▶ [Stored records]
=====

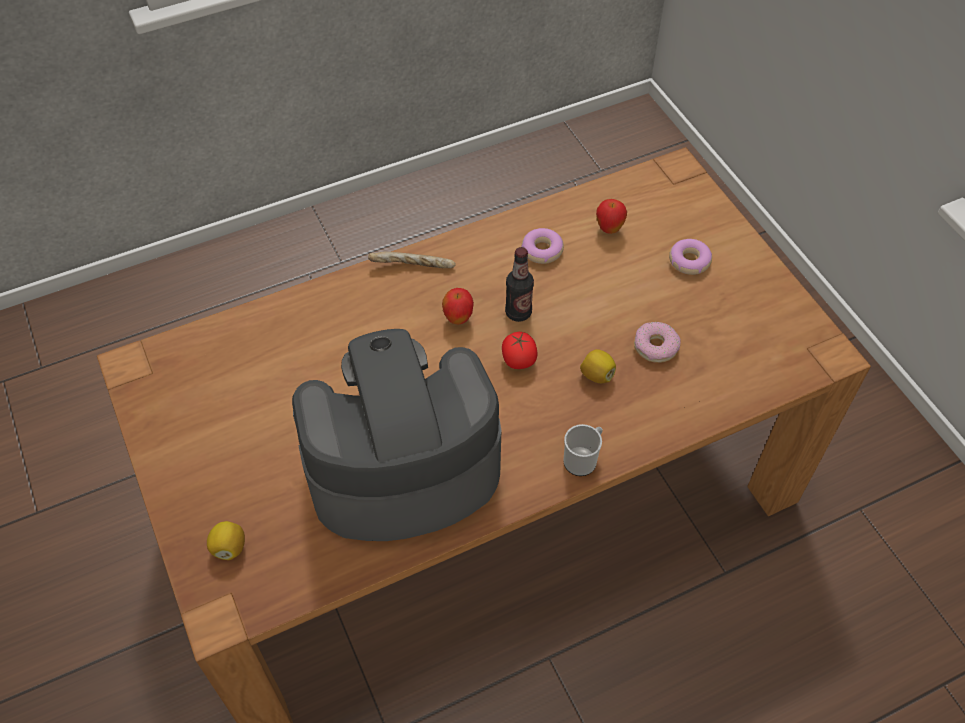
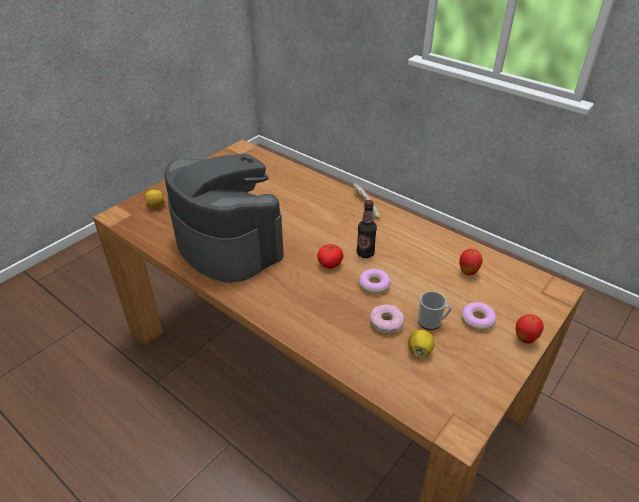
camera: 65 degrees right, 15 degrees down
apple [442,288,474,325] -> apple moved to [516,314,544,344]
donut [521,228,564,264] -> donut moved to [359,269,391,294]
mug [563,424,603,476] -> mug moved to [418,291,452,330]
lemon [580,349,616,383] -> lemon moved to [408,329,435,358]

=====

▶ [AIM OF THE EXERCISE]
Where the string "moved" appears in a line of the entries, that line counts; state the total number of such lines and nothing else.

▶ [EXERCISE OUTPUT]
4